Neutrino mass hierarchy and precision physics with medium-baseline reactors: Impact of energy-scale and flux-shape uncertainties

Nuclear reactors provide intense sources of electron antineutrinos, characterized by few-MeV energy $E$ and unoscillated spectral shape $\mathrm{\Phi }(E)$. High-statistics observations of reactor neutrino oscillations over medium-baseline distances $L\sim O(50)\mathrm{km}$ would provide unprecedented opportunities to probe both the long-wavelength mass-mixing parameters ($\delta m^2$ and ${\theta }_{12}$) and the short-wavelength ones ($\mathrm{\Delta }{m}_{ee}^2$ and ${\theta }_{13}$), together with the subtle interference effects associated with the neutrino mass hierarchy (either normal or inverted). In a given experimental setting—here taken as in the JUNO project for definiteness—the achievable hierarchy sensitivity and parameter accuracy depend not only on the accumulated statistics but also on systematic uncertainties, which include (but are not limited to) the mass-mixing priors and the normalizations of signals and backgrounds. We examine, in addition, the effect of introducing smooth deformations of the detector energy scale, $E\to E^{\prime }(E)$, and of the reactor flux shape, $\mathrm{\Phi }(E)\to {\mathrm{\Phi }}^{\prime }(E)$, within reasonable error bands inspired by state-of-the-art estimates. It turns out that energy-scale and flux-shape systematics can noticeably affect the performance of a JUNO-like experiment, both on the hierarchy discrimination and on precision oscillation physics. It is shown that a significant reduction of the assumed energy-scale and flux-shape uncertainties (by, say, a factor of 2) would be highly beneficial to the physics program of medium-baseline reactor projects. Our results also shed some light on the role of the inverse-beta decay threshold, of geoneutrino backgrounds, and of matter effects in the analysis of future reactor oscillation data.

Figure 1

Default $\pm 1\sigma$ error bands assumed for energy-scale deviations $E^{\prime }/E$ (top panel) and flux-shape variations ${\mathrm{\Phi }}^{\prime }/\mathrm{\Phi }$ (bottom panel), in terms of the neutrino energy $E$. Bands with halved errors are also shown (dot-dashed lines in both panels).

Figure 2

Comparison of event spectra in NH and IH, as obtained for fixed oscillation parameters and no systematic errors. Top: Absolute spectra for $T=5\mathrm{yr}$. Bottom: Spectral ratio.

| Problems and tasks |
- a) List the mass-mixing parameters named in the passage, indicating for each whether it is described as long-wavelength or short-wavelength.
- b) Reproduce word for word the portion of the passage from "Default $\pm 1\sigma$" up to and including "in both panels).".
The records below come from a separate source and are unrelated to the passage.

| Input data |

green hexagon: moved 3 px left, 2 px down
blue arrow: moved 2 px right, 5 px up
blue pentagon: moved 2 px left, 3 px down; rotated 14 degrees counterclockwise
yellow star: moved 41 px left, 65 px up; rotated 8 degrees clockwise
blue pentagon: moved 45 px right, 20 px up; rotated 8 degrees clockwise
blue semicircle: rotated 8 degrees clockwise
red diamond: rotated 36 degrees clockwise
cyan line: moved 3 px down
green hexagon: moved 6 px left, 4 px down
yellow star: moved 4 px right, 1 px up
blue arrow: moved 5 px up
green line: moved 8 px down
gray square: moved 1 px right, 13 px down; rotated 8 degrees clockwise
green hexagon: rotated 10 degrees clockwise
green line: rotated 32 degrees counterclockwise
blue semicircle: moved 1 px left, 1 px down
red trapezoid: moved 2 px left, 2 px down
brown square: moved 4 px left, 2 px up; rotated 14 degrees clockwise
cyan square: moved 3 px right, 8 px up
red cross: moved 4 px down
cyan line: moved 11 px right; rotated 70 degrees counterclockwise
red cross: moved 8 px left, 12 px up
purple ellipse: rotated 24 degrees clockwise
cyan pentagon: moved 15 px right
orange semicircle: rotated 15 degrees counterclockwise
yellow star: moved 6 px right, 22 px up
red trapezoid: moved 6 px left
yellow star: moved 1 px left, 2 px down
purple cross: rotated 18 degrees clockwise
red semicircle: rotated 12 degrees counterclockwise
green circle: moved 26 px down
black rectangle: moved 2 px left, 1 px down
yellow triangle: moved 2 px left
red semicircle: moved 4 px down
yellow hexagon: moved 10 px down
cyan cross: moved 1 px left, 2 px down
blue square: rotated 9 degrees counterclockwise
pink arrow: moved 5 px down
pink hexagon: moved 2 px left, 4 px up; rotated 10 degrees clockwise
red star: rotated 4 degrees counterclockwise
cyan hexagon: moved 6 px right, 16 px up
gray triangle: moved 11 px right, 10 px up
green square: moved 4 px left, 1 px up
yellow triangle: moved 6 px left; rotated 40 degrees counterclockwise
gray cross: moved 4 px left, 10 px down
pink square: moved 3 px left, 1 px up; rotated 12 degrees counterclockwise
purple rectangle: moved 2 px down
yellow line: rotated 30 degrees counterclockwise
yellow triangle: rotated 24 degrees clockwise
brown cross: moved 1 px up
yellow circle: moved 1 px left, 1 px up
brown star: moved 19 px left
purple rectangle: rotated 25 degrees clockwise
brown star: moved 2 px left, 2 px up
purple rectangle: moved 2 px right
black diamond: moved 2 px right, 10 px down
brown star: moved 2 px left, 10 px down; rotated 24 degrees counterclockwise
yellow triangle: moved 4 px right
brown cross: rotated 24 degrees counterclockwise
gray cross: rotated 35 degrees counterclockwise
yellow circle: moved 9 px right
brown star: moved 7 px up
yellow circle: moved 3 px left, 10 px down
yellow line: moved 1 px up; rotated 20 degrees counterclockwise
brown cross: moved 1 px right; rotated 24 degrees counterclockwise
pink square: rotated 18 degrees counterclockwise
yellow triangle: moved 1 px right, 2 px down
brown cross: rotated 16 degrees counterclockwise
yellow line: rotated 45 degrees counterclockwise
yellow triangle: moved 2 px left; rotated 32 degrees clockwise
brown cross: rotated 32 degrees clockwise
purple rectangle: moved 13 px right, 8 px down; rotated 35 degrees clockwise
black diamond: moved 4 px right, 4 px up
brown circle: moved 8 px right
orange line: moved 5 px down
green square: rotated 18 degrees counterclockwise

| Solved problems |
- a)
- δm² (long-wavelength)
- θ₁₂ (long-wavelength)
- Δm²ₑₑ (short-wavelength)
- θ₁₃ (short-wavelength)

- b)
Default $\pm 1\sigma$ error bands assumed for energy-scale deviations $E^{\prime }/E$ (top panel) and flux-shape variations ${\mathrm{\Phi }}^{\prime }/\mathrm{\Phi }$ (bottom panel), in terms of the neutrino energy $E$. Bands with halved errors are also shown (dot-dashed lines in both panels).